# Monthly rental advice needed - Australian family moving to Spain for 7 months



## amanda_nCo (Sep 27, 2013)

Hi, I've tried to research as much as possible through existing threads, yet I'd appreciate some advice regarding monthly rental accommodation options / expected costs.

My husband is a dual UK-Australian citizen, living in Australia, the rest of the family are Australian. We are hoping to have a family adventure and live in Spain from June to mid Dec 2014 when I will be on maternity leave. So we will be taking a 3.5 year old and 3 month old baby with us. We have reviewed visa requirements and we are able to obtain residency, although I understand there is a lot of paperwork and red tape to work through once in Spain. If there is a way to avoid this, by say only going for 6 months, we'd be interested to hear that.

Also we're not intending on working, we are saving before we go + I will be getting paid maternity leave / long service leave etc. We also understand we'll need private health insurance. We are thinking of just hiring a car for a few weeks here and there when we have the energy to do day trips, and just spending our time in the local area using public transport otherwise.

Anyways, I'm trying to set a budget and put a basic plan together whilst allowing some flexibility. I think at this point I will need to book something in for the summer as that is the busiest time for tourism in Spain. We are not wanting to go to areas that have a lot of British / english speakers, we are trying to learn some Spanish before we go and integrate into a local community as much as possible. We loved Andalusia and want to stay on the coast in that region for the summer, as well as seeing parts of northern and east Spain.

* Excerpted data *
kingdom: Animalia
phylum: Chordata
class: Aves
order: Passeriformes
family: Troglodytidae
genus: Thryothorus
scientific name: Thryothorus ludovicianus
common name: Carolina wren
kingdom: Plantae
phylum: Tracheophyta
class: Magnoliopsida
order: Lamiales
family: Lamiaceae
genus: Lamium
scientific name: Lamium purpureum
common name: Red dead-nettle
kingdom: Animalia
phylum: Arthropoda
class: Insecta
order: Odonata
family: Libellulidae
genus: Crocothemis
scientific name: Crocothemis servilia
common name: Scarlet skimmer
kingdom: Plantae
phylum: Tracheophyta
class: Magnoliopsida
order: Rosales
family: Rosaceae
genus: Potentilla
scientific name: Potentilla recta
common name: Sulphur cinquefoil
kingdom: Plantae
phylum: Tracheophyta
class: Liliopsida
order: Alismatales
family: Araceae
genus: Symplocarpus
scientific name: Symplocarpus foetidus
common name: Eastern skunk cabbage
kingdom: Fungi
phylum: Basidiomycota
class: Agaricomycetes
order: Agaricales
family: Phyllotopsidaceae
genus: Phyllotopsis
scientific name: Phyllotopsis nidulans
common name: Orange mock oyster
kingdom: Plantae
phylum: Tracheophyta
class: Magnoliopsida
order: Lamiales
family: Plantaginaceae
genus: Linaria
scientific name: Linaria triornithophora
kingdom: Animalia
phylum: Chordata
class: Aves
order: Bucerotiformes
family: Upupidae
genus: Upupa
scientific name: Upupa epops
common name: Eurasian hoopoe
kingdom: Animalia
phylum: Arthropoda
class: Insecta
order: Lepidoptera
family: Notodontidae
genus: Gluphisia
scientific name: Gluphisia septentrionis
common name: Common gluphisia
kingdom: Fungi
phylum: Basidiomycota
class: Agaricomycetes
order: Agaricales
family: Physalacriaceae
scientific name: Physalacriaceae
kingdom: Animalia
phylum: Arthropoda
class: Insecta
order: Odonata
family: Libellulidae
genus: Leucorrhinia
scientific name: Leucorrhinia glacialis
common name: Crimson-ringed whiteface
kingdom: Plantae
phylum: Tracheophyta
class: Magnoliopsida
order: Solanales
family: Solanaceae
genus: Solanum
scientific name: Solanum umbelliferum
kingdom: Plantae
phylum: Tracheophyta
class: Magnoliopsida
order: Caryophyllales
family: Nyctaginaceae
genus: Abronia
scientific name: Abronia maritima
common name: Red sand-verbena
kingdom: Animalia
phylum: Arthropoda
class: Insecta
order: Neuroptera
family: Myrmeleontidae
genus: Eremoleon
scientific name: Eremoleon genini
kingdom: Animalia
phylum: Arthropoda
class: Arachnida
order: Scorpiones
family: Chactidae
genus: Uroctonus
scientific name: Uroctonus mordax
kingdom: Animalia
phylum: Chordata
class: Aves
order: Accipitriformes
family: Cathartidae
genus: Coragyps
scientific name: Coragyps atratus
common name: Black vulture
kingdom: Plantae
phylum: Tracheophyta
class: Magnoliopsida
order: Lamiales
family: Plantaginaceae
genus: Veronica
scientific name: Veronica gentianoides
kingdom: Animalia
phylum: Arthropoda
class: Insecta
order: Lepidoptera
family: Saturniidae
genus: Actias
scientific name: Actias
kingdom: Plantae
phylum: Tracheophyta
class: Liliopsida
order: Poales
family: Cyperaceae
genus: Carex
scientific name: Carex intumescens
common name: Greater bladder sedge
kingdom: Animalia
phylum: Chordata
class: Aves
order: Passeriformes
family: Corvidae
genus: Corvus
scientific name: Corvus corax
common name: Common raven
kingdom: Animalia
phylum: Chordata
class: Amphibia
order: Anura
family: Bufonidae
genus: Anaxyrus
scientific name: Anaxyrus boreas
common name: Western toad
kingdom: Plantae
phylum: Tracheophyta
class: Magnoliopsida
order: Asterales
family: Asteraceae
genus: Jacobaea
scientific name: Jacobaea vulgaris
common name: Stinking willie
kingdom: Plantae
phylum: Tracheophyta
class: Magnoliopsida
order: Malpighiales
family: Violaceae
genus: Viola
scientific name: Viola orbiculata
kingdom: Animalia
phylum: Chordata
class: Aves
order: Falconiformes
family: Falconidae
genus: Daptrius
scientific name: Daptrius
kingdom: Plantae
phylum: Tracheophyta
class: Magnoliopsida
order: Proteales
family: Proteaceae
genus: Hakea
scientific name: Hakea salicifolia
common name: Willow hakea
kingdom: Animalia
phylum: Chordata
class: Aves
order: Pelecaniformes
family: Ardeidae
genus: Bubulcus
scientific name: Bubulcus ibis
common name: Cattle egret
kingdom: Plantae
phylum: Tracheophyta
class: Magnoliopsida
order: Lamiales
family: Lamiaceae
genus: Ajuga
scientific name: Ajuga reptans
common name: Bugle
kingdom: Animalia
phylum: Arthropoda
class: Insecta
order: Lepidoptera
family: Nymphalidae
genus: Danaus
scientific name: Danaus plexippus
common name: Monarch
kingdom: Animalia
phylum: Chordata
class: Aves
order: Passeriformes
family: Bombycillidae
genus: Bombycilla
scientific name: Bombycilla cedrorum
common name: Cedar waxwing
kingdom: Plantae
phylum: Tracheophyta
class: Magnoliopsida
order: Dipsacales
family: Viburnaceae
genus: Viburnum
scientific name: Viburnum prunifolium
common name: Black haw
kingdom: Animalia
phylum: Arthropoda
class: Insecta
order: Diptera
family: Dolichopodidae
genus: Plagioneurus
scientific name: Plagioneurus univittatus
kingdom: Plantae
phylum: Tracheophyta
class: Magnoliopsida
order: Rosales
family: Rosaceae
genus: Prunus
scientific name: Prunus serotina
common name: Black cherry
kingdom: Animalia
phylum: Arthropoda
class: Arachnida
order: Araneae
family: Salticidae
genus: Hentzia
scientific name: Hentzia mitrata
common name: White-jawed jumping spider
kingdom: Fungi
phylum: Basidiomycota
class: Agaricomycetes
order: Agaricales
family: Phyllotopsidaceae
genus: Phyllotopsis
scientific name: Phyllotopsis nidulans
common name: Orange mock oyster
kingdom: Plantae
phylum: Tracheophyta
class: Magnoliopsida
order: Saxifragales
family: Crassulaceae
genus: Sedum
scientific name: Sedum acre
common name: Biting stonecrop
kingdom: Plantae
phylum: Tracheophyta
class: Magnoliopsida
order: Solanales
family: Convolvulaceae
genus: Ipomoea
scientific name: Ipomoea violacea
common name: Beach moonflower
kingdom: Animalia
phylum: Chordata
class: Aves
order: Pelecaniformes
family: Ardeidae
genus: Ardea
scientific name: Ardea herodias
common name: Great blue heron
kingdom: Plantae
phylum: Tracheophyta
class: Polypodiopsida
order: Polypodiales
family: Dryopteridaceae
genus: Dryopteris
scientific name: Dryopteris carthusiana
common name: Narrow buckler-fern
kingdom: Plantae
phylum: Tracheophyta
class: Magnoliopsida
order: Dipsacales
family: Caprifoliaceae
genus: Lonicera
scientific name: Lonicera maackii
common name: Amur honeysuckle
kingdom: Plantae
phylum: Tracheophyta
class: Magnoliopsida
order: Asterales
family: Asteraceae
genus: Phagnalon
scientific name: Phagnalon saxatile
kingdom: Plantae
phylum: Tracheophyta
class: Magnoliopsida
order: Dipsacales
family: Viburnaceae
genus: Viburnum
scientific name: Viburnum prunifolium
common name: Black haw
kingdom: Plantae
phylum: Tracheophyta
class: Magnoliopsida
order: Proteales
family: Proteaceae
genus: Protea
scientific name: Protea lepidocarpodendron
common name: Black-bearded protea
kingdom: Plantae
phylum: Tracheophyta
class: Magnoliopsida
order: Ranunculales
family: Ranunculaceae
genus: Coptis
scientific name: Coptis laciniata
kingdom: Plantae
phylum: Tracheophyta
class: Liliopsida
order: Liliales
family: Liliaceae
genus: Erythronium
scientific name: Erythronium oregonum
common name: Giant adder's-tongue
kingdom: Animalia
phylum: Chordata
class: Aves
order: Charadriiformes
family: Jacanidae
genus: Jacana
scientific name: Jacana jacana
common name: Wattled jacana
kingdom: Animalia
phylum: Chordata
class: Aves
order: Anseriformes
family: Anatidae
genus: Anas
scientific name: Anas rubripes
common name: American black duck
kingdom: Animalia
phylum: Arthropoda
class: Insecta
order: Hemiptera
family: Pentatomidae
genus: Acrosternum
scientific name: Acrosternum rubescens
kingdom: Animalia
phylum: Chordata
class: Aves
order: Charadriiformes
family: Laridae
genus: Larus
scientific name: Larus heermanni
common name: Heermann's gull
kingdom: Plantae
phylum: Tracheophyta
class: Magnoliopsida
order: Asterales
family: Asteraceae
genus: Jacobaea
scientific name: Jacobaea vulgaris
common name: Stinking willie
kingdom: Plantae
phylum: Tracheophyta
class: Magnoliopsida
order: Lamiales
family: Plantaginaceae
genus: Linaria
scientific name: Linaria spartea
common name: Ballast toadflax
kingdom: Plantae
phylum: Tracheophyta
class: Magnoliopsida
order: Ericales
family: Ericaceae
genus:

* What is asked *
a – Copy out, unchanged, the stretch of the records from their start through the line that contains "common name: Common gluphisia".
b – Extend the forum post about renting in Spain by writing what comes after its last sentence.
The forum post about renting in Spain and the records are unrelated material.

* Results for the exercise *
a –
kingdom: Animalia
phylum: Chordata
class: Aves
order: Passeriformes
family: Troglodytidae
genus: Thryothorus
scientific name: Thryothorus ludovicianus
common name: Carolina wren
kingdom: Plantae
phylum: Tracheophyta
class: Magnoliopsida
order: Lamiales
family: Lamiaceae
genus: Lamium
scientific name: Lamium purpureum
common name: Red dead-nettle
kingdom: Animalia
phylum: Arthropoda
class: Insecta
order: Odonata
family: Libellulidae
genus: Crocothemis
scientific name: Crocothemis servilia
common name: Scarlet skimmer
kingdom: Plantae
phylum: Tracheophyta
class: Magnoliopsida
order: Rosales
family: Rosaceae
genus: Potentilla
scientific name: Potentilla recta
common name: Sulphur cinquefoil
kingdom: Plantae
phylum: Tracheophyta
class: Liliopsida
order: Alismatales
family: Araceae
genus: Symplocarpus
scientific name: Symplocarpus foetidus
common name: Eastern skunk cabbage
kingdom: Fungi
phylum: Basidiomycota
class: Agaricomycetes
order: Agaricales
family: Phyllotopsidaceae
genus: Phyllotopsis
scientific name: Phyllotopsis nidulans
common name: Orange mock oyster
kingdom: Plantae
phylum: Tracheophyta
class: Magnoliopsida
order: Lamiales
family: Plantaginaceae
genus: Linaria
scientific name: Linaria triornithophora
kingdom: Animalia
phylum: Chordata
class: Aves
order: Bucerotiformes
family: Upupidae
genus: Upupa
scientific name: Upupa epops
common name: Eurasian hoopoe
kingdom: Animalia
phylum: Arthropoda
class: Insecta
order: Lepidoptera
family: Notodontidae
genus: Gluphisia
scientific name: Gluphisia septentrionis
common name: Common gluphisia

b –
Whilst we had thought 600-900 euro a month would get us a 2 bedroom apartment outside the major cities, it seems prices go up 10 fold in Summer, and now we're not sure what to budget for this period. This is our rough outline, any thoughts and advice around what we should be expecting to pay, and some cheaper location options would be appreciated.

June/ July 2014 (2 months) - San Sebastian Region (understand this is exp, but we really want to go here). Have been advised of rent between 5000-7000euro for 2 months at a place in Central / or old town San Sebastian within walking distance of La Concha Beach. Seems high?? Looking for 2 bedroom apartments, fully furnished.

August to Mid Oct (2.5 months) - Costa de la Luz (Port Saint Maria / Chiponia / Zahara de la Atunes type areas) - around 3500-4500 euros for the 2.5 months over summer. I.e an apartment will say 500 e / month, but then cost 2500e for the month of August, does this seem normal? I understand it is peak season and a relatively short term rental period.

Nov to Mid Dec (1.5 months) - Valencia / Alicante area - wanting to stay in a regional / mountain area, not sure where so haven't checked prices. Understand it will be winter, looking for something as a base where we can go on treks and explore local villages.

Sorry I've written so much, just so much to consider. Thanks so much, Amanda


----------



## xabiaxica (Jun 23, 2009)

amanda_nCo said:


> Hi, I've tried to research as much as possible through existing threads, yet I'd appreciate some advice regarding monthly rental accommodation options / expected costs.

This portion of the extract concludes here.